Роман выговорил это и сам не поверил, что ему удалось так вдохновенно соврать, причем без всякой подсказки со стороны Эммы. Все же он кое-чему научился у нее, не такой уж он мальчонка, который только и держится за ее юбку. Он и сам не промах, в конце концов, с Фанни и Катрин работать приходилось на чистой импровизации!
Конечно, эти парни, секьюрити, смотрели на него как на идиота. Наверное, он и выглядел как идиот: взлохмаченный, потный, руки в земле, глаза на лбу.
– Взрывное устройство? – буркнул один. – Перестаньте. Если этот зонт вам не нужен, выбросьте его в мусорный контейнер. Вряд ли он принадлежал тому мсье. Человек, который ездит на «Порше», не покупает зонтики в сувенирных киосках.
Он был счастлив, когда подошел автолайн: наконец, можно укрыться от этих презрительных взглядов. Что и говорить, отделался он легким испугом.
Ужасно хотелось рассказать о случившемся Эмме, причем как можно скорей. Он привык все и всегда ей рассказывать, вещи интимные, понятно, без особых подробностей, их Эмма знать не желала, и Роман ее вполне понимал. А впрочем, это же работа, это все для дела, ради их собственной пользы. И потом, это был ее план: найти ходы к Илларионову через его любовниц, Роман в данном случае, как и всегда, только исполнитель.

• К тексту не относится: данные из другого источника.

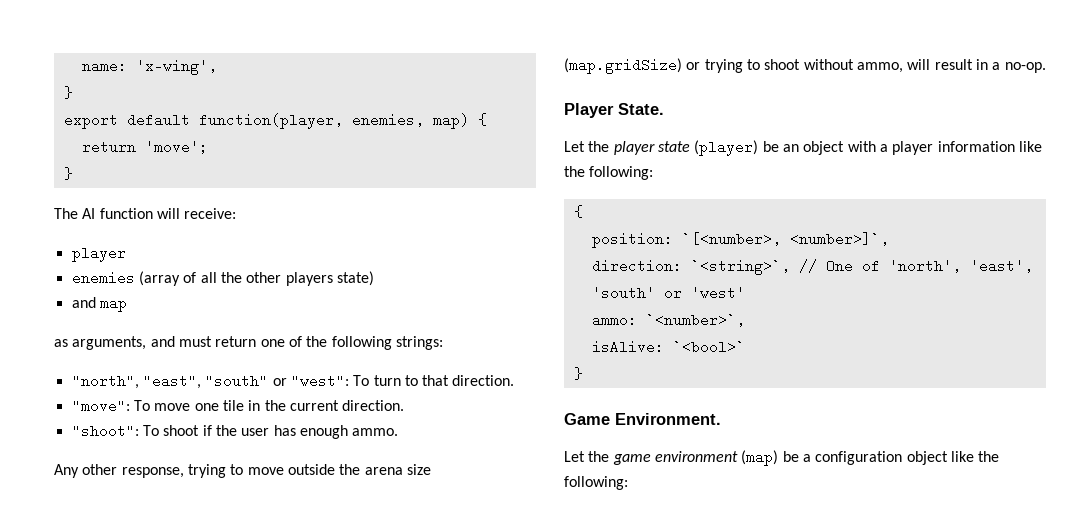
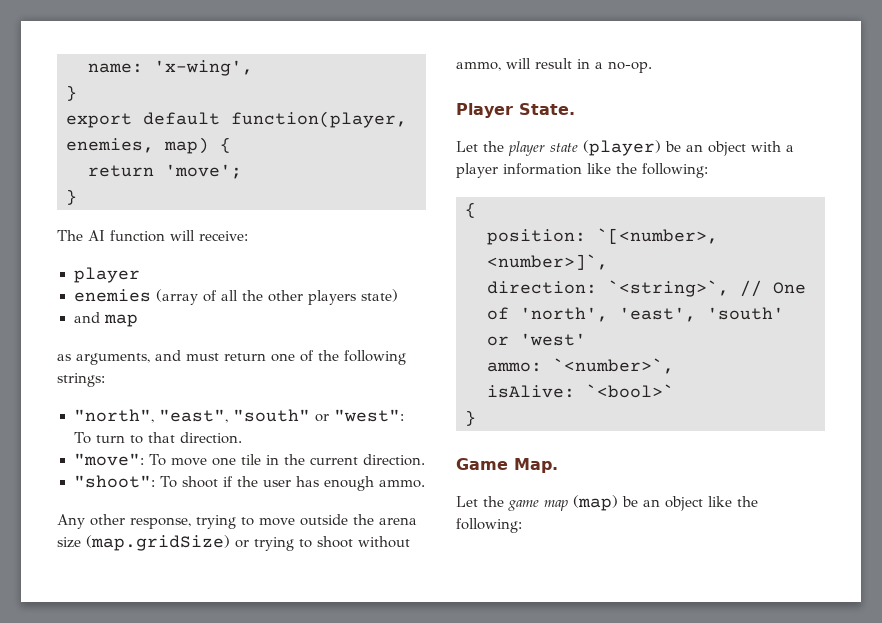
[615,413,721,425] Environment. -> [514,458,558,473] Map.
[654,451,738,462] environment -> [544,500,568,511] map
[802,451,903,465] a configuration -> [643,499,660,507] an

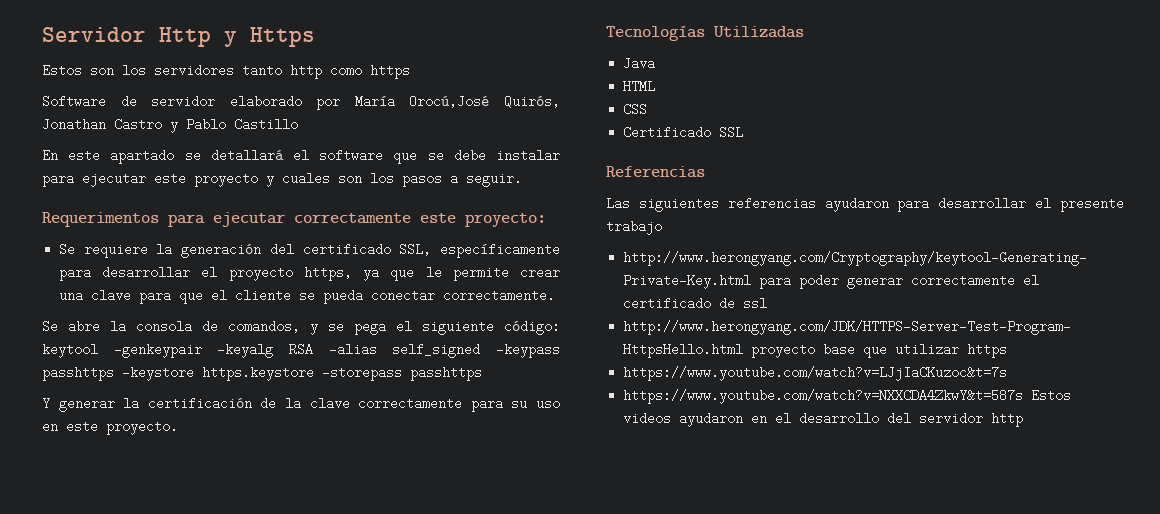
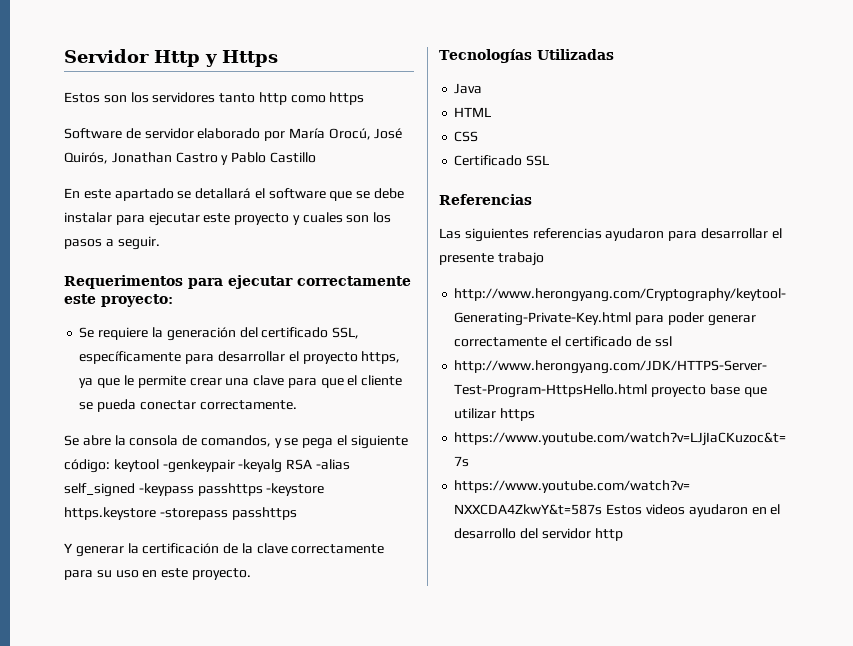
[409,95,490,108] Orocú,José -> [328,128,403,140] Orocú, José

Первым делом в метро Роман купил карту телефонной связи, с трудом отыскал автомат (их теперь в Париже раз-два и обчелся, весь народ обзавелся портаблями) и позвонил Эмме. Ее мобильный оказался выключен.
Роман нахмурился. Когда они сегодня ночью торопливо обсуждали план действий на Лонгшамп, программой минимум было втереться в доверие к Илларионову. Эмма должна была спасти его от «покушения», однако Роман не успел спросить, как она объяснит причину покушения – это раз и свою осведомленность – это два. В ночном телефонном разговоре было не до деталей, главное – согласовать свои и Эммины действия в этом спонтанно родившемся плане, который показался Роману хоть и рискованным, но перспективным. И вот теперь он вдруг осознал, что эти самые детали, на которых он не стал особенно зацикливаться, и были самым существенным. Видимо, Эмма сказала Илларионову что-то столь убедительное, что он безоговорочно поверил и безропотно убрался с ней из салона.
Но что она могла ему сказать? Эмма, конечно, величайшая выдумщица, ей в голову приходят самые невероятные вещи, но Илларионова на басни не купишь, по морде видно…
Он взглянул на часы. Ого, уже почти шесть. Надо возвращаться к Катрин, Эмма строго-настрого велела быть с этой дамой пока как можно обходительнее. Возвращаться пора, но неохота: Катрин – взбалмошная стерва. Это вам не миролюбивая, по уши влюбленная Фанни, которая была счастлива самим фактом существования Романа в ее жизни.
Если честно, он не очень-то лукавил, когда говорил, мол, жалеет, что опоздал родиться. Вернее, рановато она родилась, вот что! Была бы она его ровесницей, лучшей жены и представить трудно. Верная, преданная, готовая все простить, принимающая его таким, какой есть, – для нее Роман всегда был бы лучшим, самым любимым. Другое дело, что такая идеальная супруга ему быстро надоела бы, потому что человек, который знает, что такое соль и перец, едва ли сможет есть одну пресную пищу. А если и сможет, с души воротить будет.